My review of the 2015 RICS Summit of the Americas covers a lot of ground, but that’s because this informative conference offered attendees such a wealth of information. My previous posts have discussed California’s property tax laws, international valuation standards, and global investment trends. This final post discusses the Friday afternoon sessions I attended, which finished off the summit with a focus on real estate data issues, now and in the future.
In the first afternoon session, participants included Tom McCormick (Nationwide Appraisal Services), Mike Abramsky (Argus Software), Susan Allen (CoreLogic), Steve Napier (Ernst & Young), and moderator Casey Merrill (Colliers International). Of the four panelists, two focused on commercial data and two focused on residential data. Broad access to data has varied consequences: increased efficiencies, easier potential for data manipulation, decreased quality of outputs, and aggressive timing expectations (e.g., faster turnaround times). Mr. McCormick does not think that prepopulating comparable sales transactions data on appraiser forms is a realistic possibility because of the chances that errors could be made and that comparable sales may change between one draft of the appraisal and the final appraisal, especially if drafts are reviewed at any stage in the process. Ms. Allen described how appraisers should be able to anticipate questions from lenders, Fannie Mae, and Freddie Mac, and be able to provide these explanations in the appraisals. Mr. McCormick also said that there was “AVM fraud” at one point, that algorithms were changed at AVM companies to produce higher valuations (note that no specific examples were given), and that lenders doing due diligence would cycle through AVMs until they got one that worked.

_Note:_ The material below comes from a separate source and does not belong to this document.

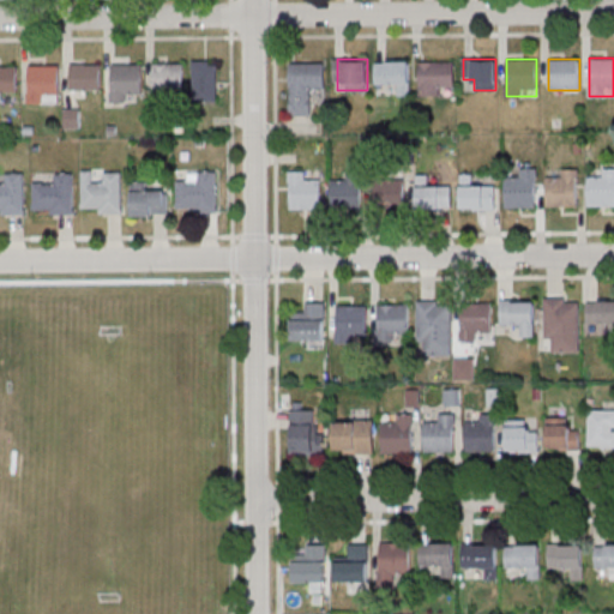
[(217,60),(193,60),(193,101),(217,101),(217,60)]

In a subsequent session, the panelists discussed future issues that will face the valuation profession. Peter Christensen (LIA Administrators & Insurance Services) thinks the appraisal profession in the United States is 15+ years behind other fields, such as architecture, engineering, investment banking, and property inspectors, in terms of the promotion of professional standards. Indemnification provisions, where appraisal firms accept liability for appraisers’ errors and omissions, increase the potential problems in the industry. As one example, Mr. Christensen said that if you can get the time period in which either party in a professional relationship can file a civil action down to 2 years, then that will decrease by 50% the firm’s likelihood of facing a lawsuit (i.e., decrease “liability risk”).

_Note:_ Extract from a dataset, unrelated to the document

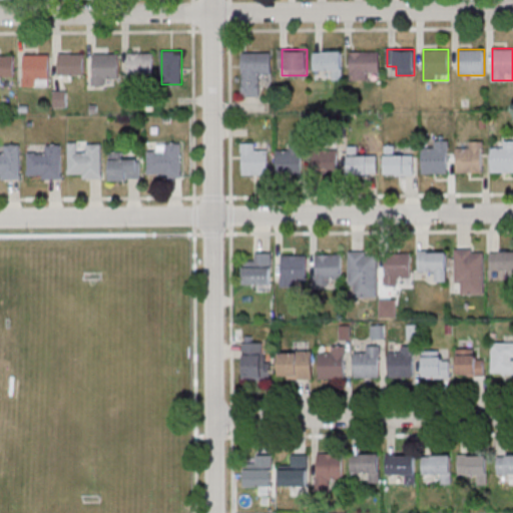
[(314,51),(314,75),(342,75),(342,51),(314,51)]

Panelists were asked to list future threats to the profession. Their answers included the following:
- Technology-based valuations with lots of capital that will fail spectacularly, just like the savings and loan (S&L) crisis and the subprime loan crisis.
- Accountants doing things that are better suited for appraisers, such as some business valuations.
- Technology-only solutions are worse than data + technology + mentoring junior staff + experience/judgment of senior folks.
In the final panel of the conference, which also focused on the future of the valuation profession, several themes were reiterated. One panelist, James Balocki, who coordinates all facilities for the U.S. Army Reserve, issued a call for private sector ideas to help the Army Reserve to manage its real estate assets and facilities. In particular, the Army Reserve requests help to solve issues related to base realignment and closure (BRAC), which occurs every 5 years, and to maintain facilities so that they are easily made operational at some point in the future when they are needed.
Overall, the RICS Summit of the Americas is a great conference for anyone interested in appraisals and valuation. I went home filled with new insights and ideas, and I look forward to returning in 2016—not only for the information, but to fulfill my continuing education hours for my MRICS professional designation!